By: Karl Rubin, COO
DevOps has been a significant shift in the development paradigm. A new collaborative mindset has successfully solidified the rigid boundaries between development and operations. The worldwide DevOps software tools market touched $8.5 B in 2019, as per IDC. Its experts believe that enterprise DevOps teams are gaining maturity. They are moving towards standardized toolchains and workflows.
According to GMInsights, by 2026, this market will touch $17 B. The drivers for this acceleration include: the increased need for faster application delivery, high productivity of the business, and the pressure to eliminate unnecessary capital expenditure in IT.
Today, there is also a higher need to reduce the software development cycle and speed up delivery, streamlining collaboration between IT and operation teams, and tapping the abstraction-driven scalability of microservices and service virtualization. All this is where DevOps comes into action.
However, the advantages of DevOps – like agility, faster release cycles, incremental changes, security, and quality – are only possible when one goes about DevOps the right way.
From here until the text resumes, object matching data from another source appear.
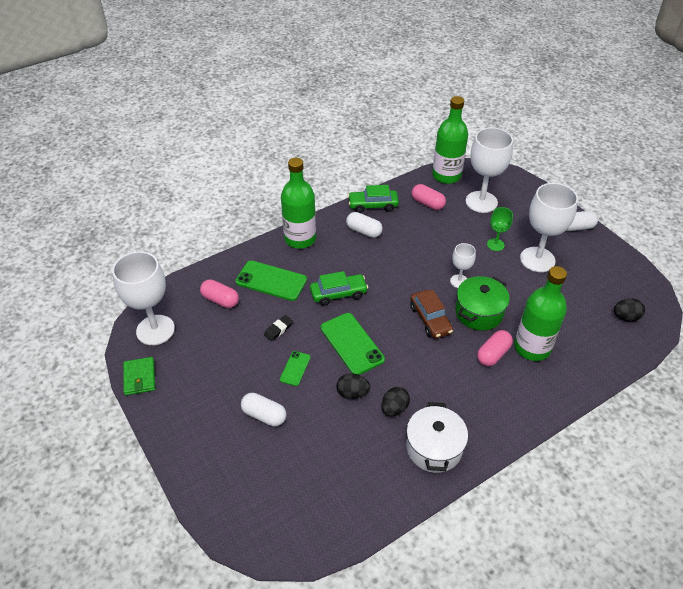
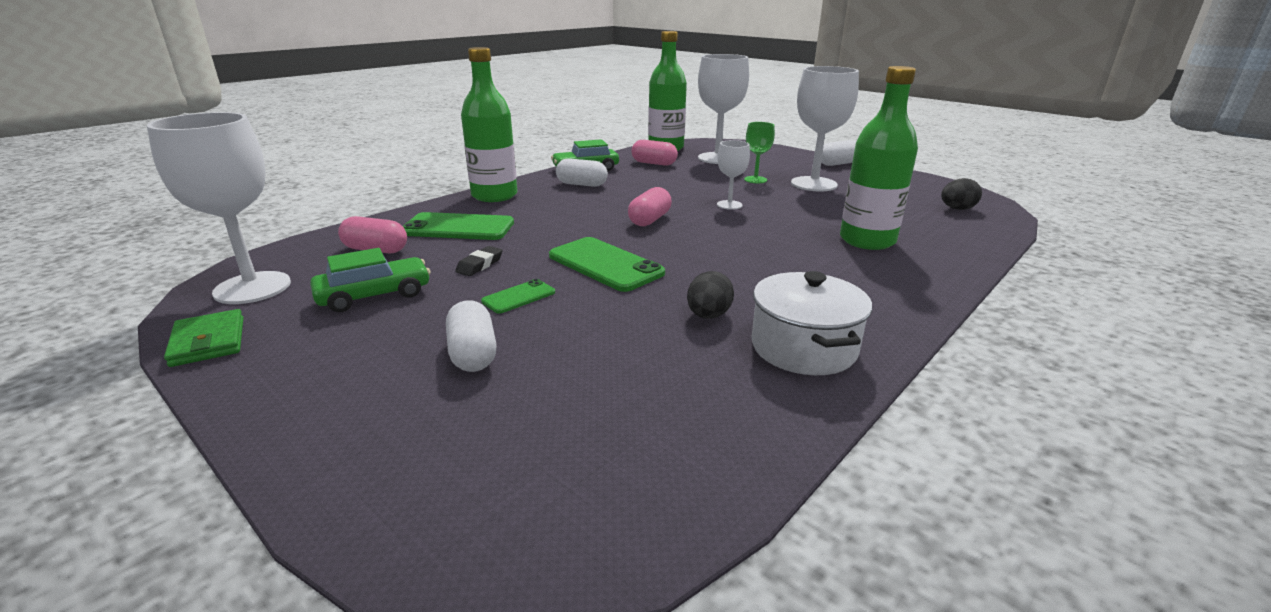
camera: 15 degrees left, 20 degrees down
white capsule [241,393,286,427] -> white capsule turned 60 degrees clockwise [446,301,497,372]
green phone [280,351,311,386] -> green phone turned 45 degrees clockwise [481,279,555,314]
green car [310,271,368,306] -> green car moved to [310,248,431,312]
black egg [337,373,370,399] -> none
brown car [410,290,453,339] -> none
green pot [455,276,510,331] -> none
pink capsule [477,330,513,366] -> pink capsule moved to [628,187,672,226]

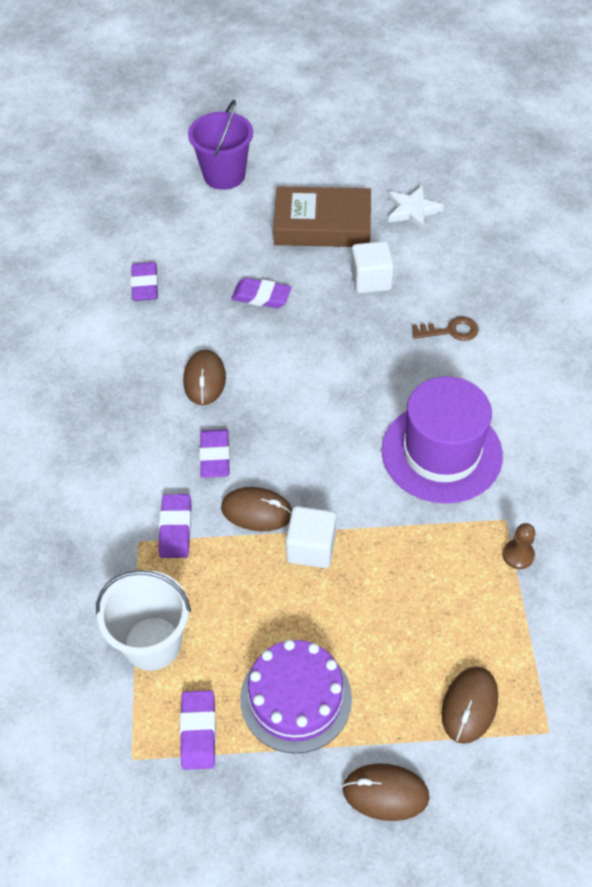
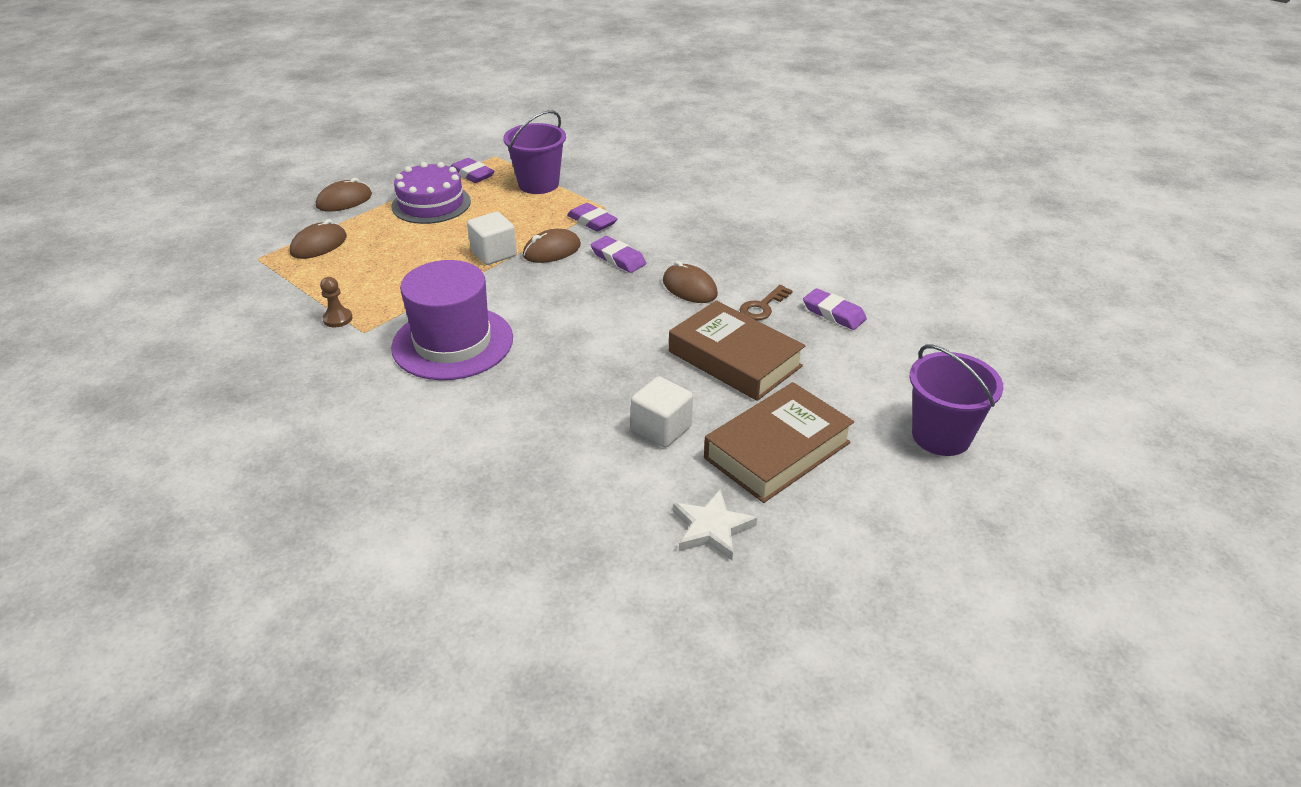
camera: 135 degrees right, 15 degrees down
white bucket [96,570,191,671] -> purple bucket [503,110,566,194]
purple eraser [231,278,292,308] -> brown book [669,300,805,401]
brown key [412,317,479,341] -> brown key moved to [740,285,793,320]
brown mouse [441,667,498,744] -> brown mouse turned 60 degrees clockwise [290,219,347,259]

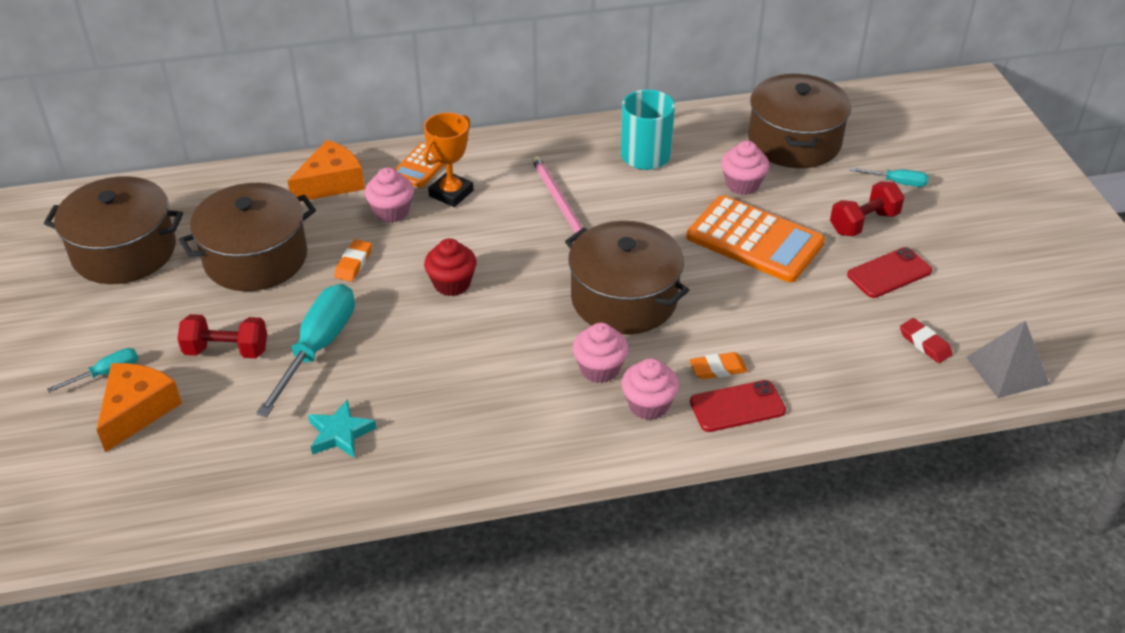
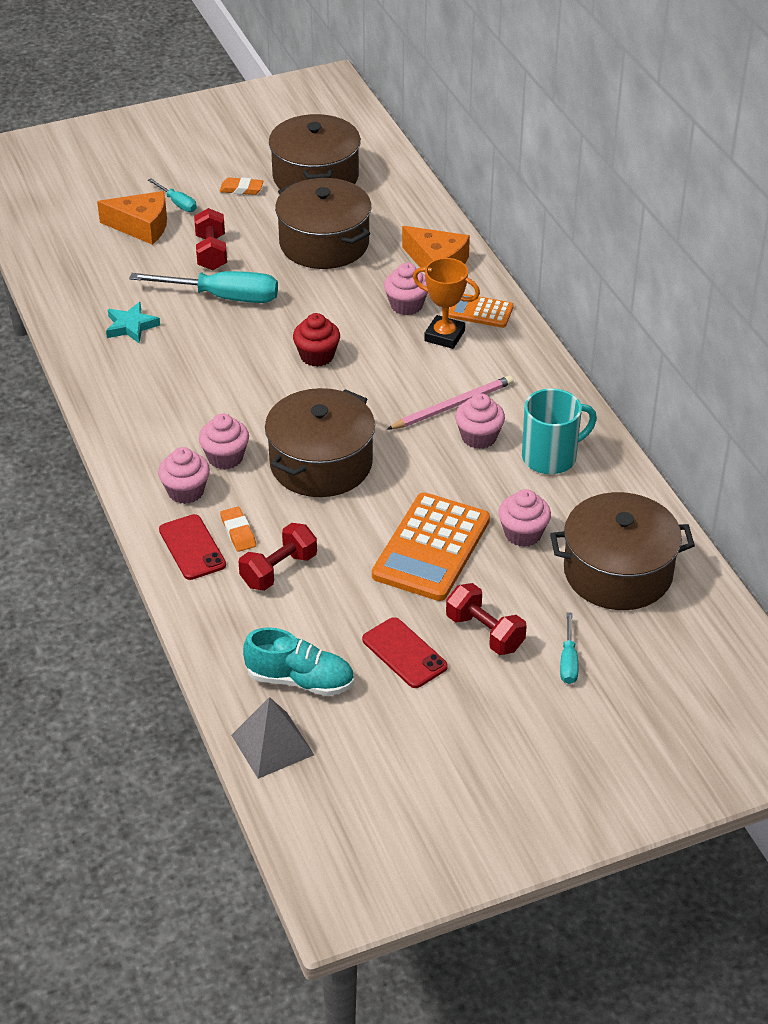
camera: 80 degrees right, 0 degrees up
orange eraser [334,239,372,281] -> orange eraser moved to [219,177,264,195]
red eraser [900,318,952,363] -> turquoise shoe [243,627,354,696]
none -> red dumbbell [239,523,317,591]
none -> pink cupcake [455,393,505,449]

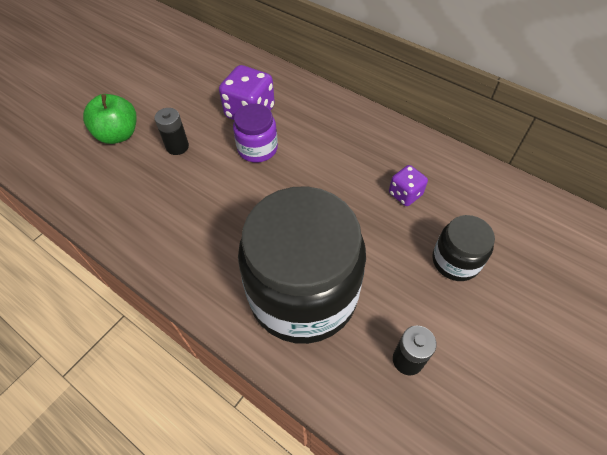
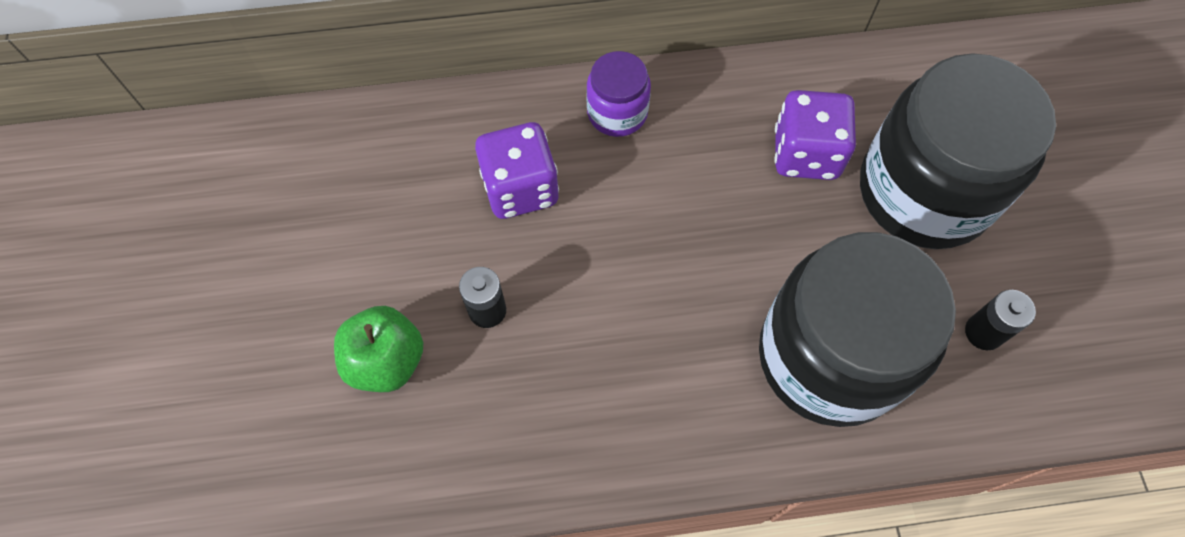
camera: 45 degrees left, 10 degrees up
purple jar [233,104,278,163] -> purple jar moved to [586,51,651,137]
purple dice [389,165,428,206] -> purple dice [774,90,856,180], size x1.72
black jar [432,215,495,281] -> black jar [860,53,1056,249], size x2.15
But, how can you find out whether one is in the right lane? Especially on a superhighway like DevOps. Simple! Just watch for some road signs. We call them DevOps metrics.
Measure and move
You need to know how well you can balance the velocity of development with quality in a DevOps context. That’s where you need these metrics. Use them to track your direction and progress on the efforts of leveraging DevOps.
1. Deployment size (how many features, requests, and bugs) as well as deployment frequency and time.
2. Lead time between starting a new task item and production.
3. The number of customer tickets and resolution speed.
4. Defect escape-rate that tells you how many of your code defects escaped into production without your knowledge.
5. Broken builds observed through deployment stability. It is seen through the percentage of time when the most recent build for a repository showed success.
6. Work-in-progress dashboards for open issues and average velocity.
7. Change failure rate – because agility in DevOps should not be done at the cost of performance. If the more frequent changes being deployed are failing too frequently, then this would affect final application performance at the customer level.
8. Speed of pull requests, which is measured by the value waiting to be delivered to production. With a repository speed score that tracks the time from submission to merge – you can gauge this area without losing track of old pull requests.
9. The volume of change between deployments would help you evade a constant stream of minor modifications. The goal should be to focus on substantial updates that provide a better experience and stability.
10. Mean Time to Detection (MTTD), where you identify problems at a fast rate and early on through good application monitoring.
11. Mean Time to Recovery (MTTR) is where excellent tools help to see how fast you can recover your problem areas when they pop up.
12. Pass-rate on automated tests.
13. Application availability, uptime, and reliability.
Now, that you know how to measure your attempts and their effectiveness, you can go through this fresh approach with far greater success and speed. DevOps has been giving enterprises a performance up-tick and agility across all categories.
So, you may be closer to DevOps success than you think. Measure and get closer to an agile and customer-centric enterprise. Made for today and made with DevOps.